RESUMO: Nos últimos anos, a sobrevida dos recém-nascidos de risco tem aumentado. Essas crianças apresentam uma grande demanda de cuidados e sobrecarregam mães e cuidadores, que por sua vez necessitam do suporte de uma rede social de apoio. Partindo desse pressuposto, o objetivo deste estudo foi analisar a rede social de apoio no cuidado de crianças egressas de Unidade Neonatal. Para tanto, foi realizada uma pesquisa de abordagem qualitativa no Município de São Luís/MA com mães e cuidadores de crianças egressas de internação em Unidades Neonatais, nascidas no período de 01 de janeiro de 2014 a 31 de dezembro de 2015. A amostra foi coletada de maneira intencional e seu fechamento se deu por saturação teórica. A técnica aplicada para a coleta dos dados foi uma entrevista semiestruturada, baseada em um roteiro previamente elaborado. A análise dos dados foi feita em duas etapas: na primeira, foi utilizada a Análise de Conteúdo na modalidade temática; na segunda, a construção de ecomapas. Resultados: foram entrevistadas 14 mães. Durante o período de internação, bem como de pós-alta da UTIN (Unidade de Terapia Intensiva Neonatal), constatou-se que os membros da família foram os mais presentes e efetivos na rede de apoio, principalmente o companheiro e a avó materna. Nas relações de amizade, amigas e vizinhas foram as mais citadas.
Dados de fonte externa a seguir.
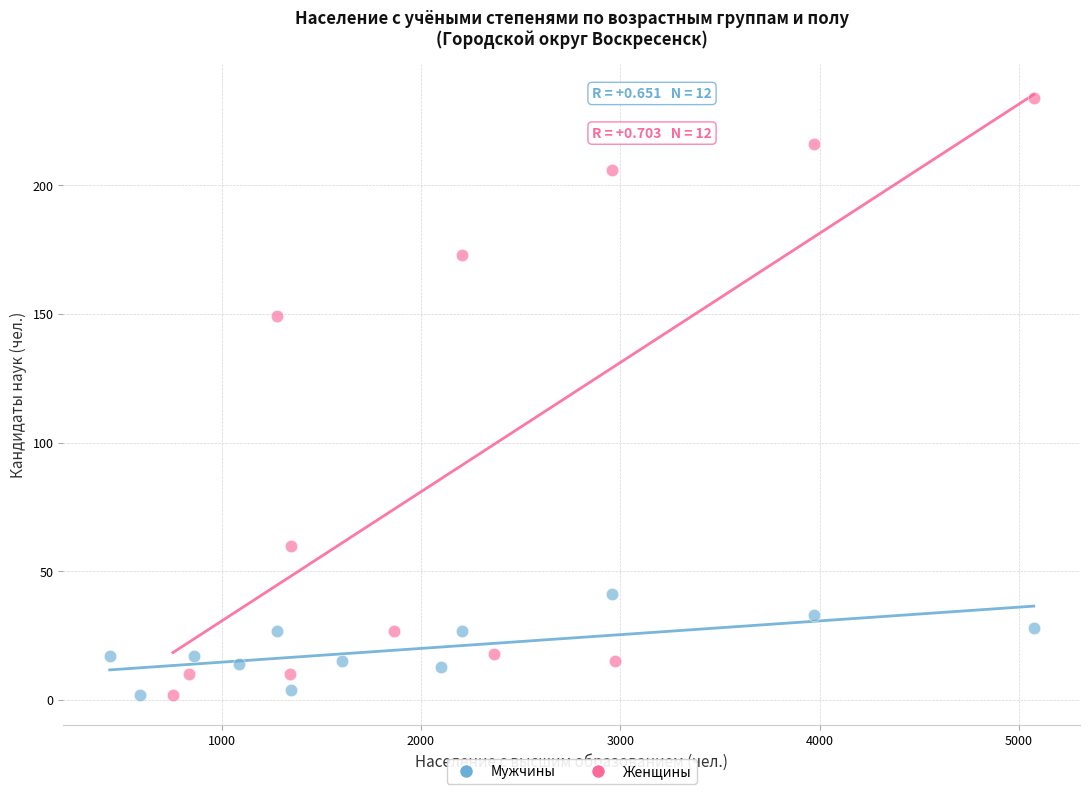

Which series contains the highest Y value?

Женщины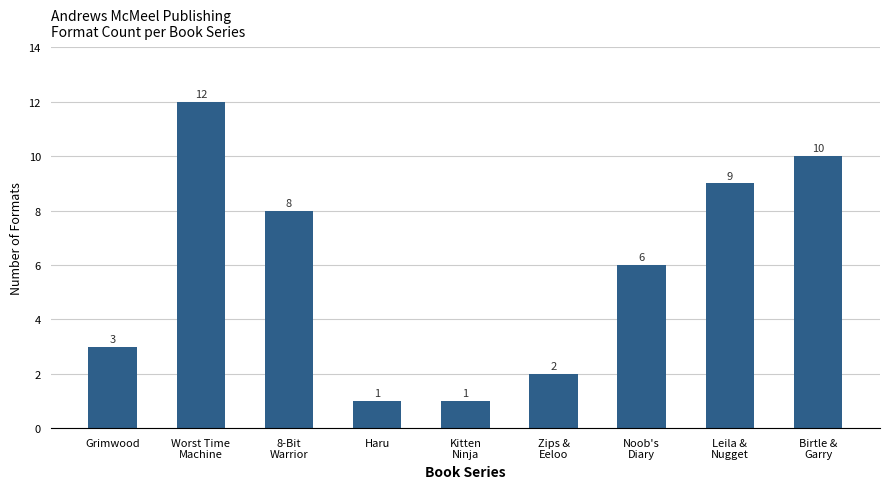

What is the label of the 7th bar from the right?

8-Bit
Warrior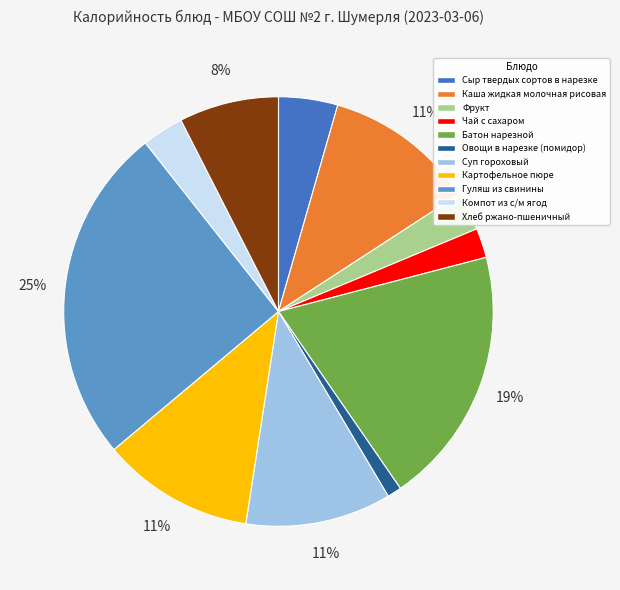

Which category has the biggest portion of the pie?

Гуляш из свинины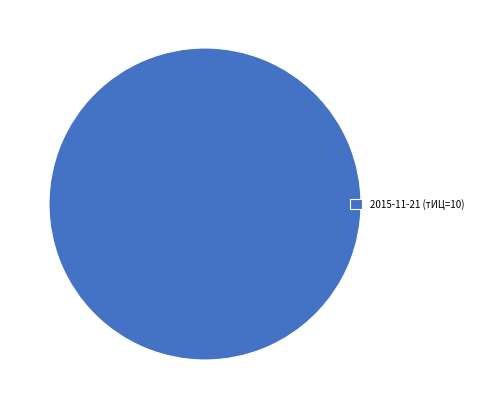

Which category accounts for the majority?

2015-11-21 (тИЦ=10)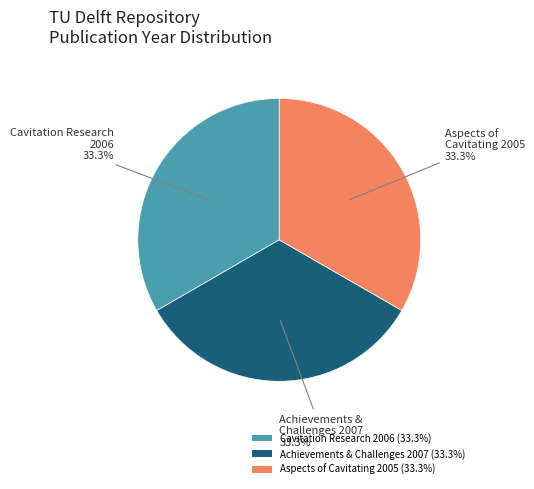

Is Cavitation Research 2006 (33.3%) the majority of the pie?

No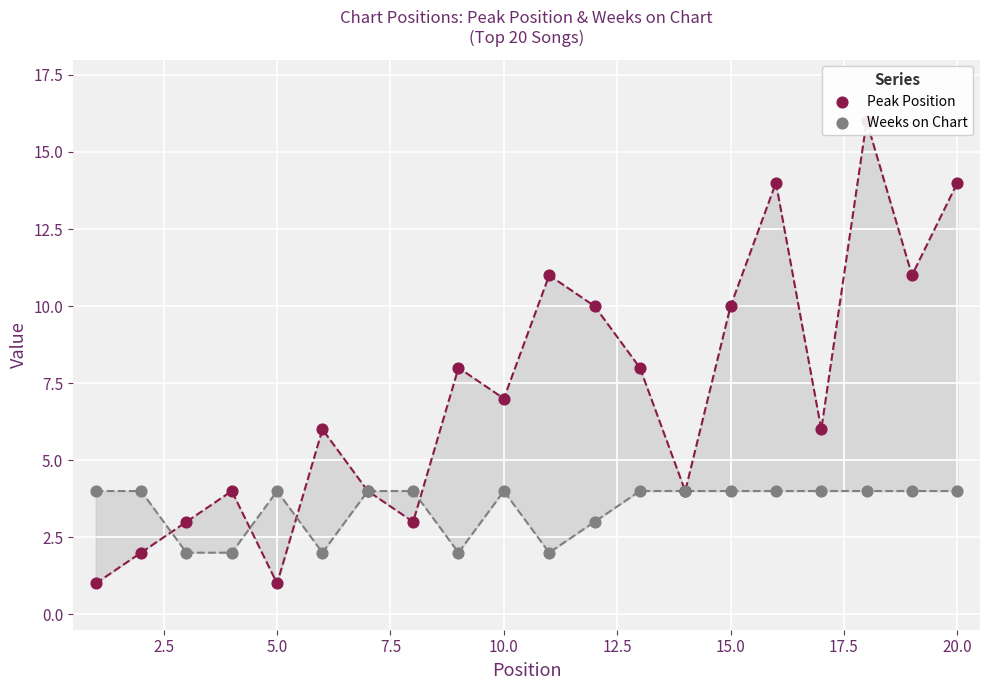

At how many categories does at least one series exceed 7?

9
No setor de saúde, a enfermeira e a assistente social tiveram um papel importante como apoio. A ESF (Estratégia Saúde da Família) não foi citada como rede social de apoio nem no período de internação, nem após a alta. Em relação às funções da rede, a ajuda prática –ficar com a criança, preparar comida e trocar fralda, por exemplo – foi a mais referida, sendo realizada pelas avós maternas e pelo companheiro, seguida da função de guia cognitivo e de conselhos, realizada por avós, bisavó, cunhada, benzedeira e pelo setor profissional. A dinâmica da rede social de apoio foi apreendida a partir da construção do ecomapa que apontou rupturas e mudanças de pessoas ao longo do tempo; por outro lado, algumas pessoas se mantiveram como apoio efetivo, nesse período. A ESF compõe a rede social de apoio para a mãe que mora em área de cobertura. Conclusão: A rede social de apoio foi fundamental para o cuidado das crianças. A família nuclear e a extensa compõe a rede social de apoio mais estável ao longo do tempo. No setor profissional, apenas a equipe hospitalar foi citada, mostrando que o cuidado compartilhado com a Atenção Primária ainda é ineficaz.

 

Palavras-chave: Unidades de Terapia Intensiva Neonatal. Rede Social. Saúde da Família. Cuidado da Criança.